§ УЧЕБНЫЙ ТЕКСТ:

——

Были ли статьи «О философии» принципиально отличны от предисловия к речам Гегеля?
В отличие от Стеклова и Полонского мы не видим здесь большой разницы. И первая, и последующие статьи в основе гегельянские. Однако смысл последующих статей шире, глубже, продуманней, лишен тех двусмысленностей и недоговорок, которые были характерны для его предисловия.
Вопросы, поднятые Бакуниным, были весьма актуальны для того времени. Спустя несколько лет на страницах «Отечественных записок» появились статьи Герцена «Дилетантизм в науке» и «Письма об изучении природы». В них ставились и на более широком материале решались проблемы, близкие к тем, о которых писал Бакунин. Герцен разбирал вопросы: о предмете философии, о науке, об эмпиризме, о соотношении человека и природы. «Без эмпирии нет науки, так, как нет ее и в одностороннем эмпиризме. Опыт и умозрение — две необходимые истинные, действительные степени одного и того же знания» (94).

——

[Записи из источника данных]
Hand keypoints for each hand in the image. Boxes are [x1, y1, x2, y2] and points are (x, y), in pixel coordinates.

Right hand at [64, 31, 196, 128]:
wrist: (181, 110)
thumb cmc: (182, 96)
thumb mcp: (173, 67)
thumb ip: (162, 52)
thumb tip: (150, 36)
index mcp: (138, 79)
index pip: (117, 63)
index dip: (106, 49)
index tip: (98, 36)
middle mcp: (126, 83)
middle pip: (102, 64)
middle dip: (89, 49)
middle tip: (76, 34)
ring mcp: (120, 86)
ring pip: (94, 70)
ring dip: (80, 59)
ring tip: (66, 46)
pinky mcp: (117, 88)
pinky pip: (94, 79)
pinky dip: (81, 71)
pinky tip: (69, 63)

——

§ ЗАДАНИЕ:
Ответьте по учебному тексту:
1. Чье мнение о различии между статьями «О философии» и предисловием к речам Гегеля не разделяют авторы текста?
2. Какие статьи Герцена появились на страницах «Отечественных записок»?
3. Какие две степени одного и того же знания названы в цитате из Герцена?

§ ОТВЕТ:
1. Мнение Стеклова и Полонского.
2. «Дилетантизм в науке» и «Письма об изучении природы».
3. Опыт и умозрение.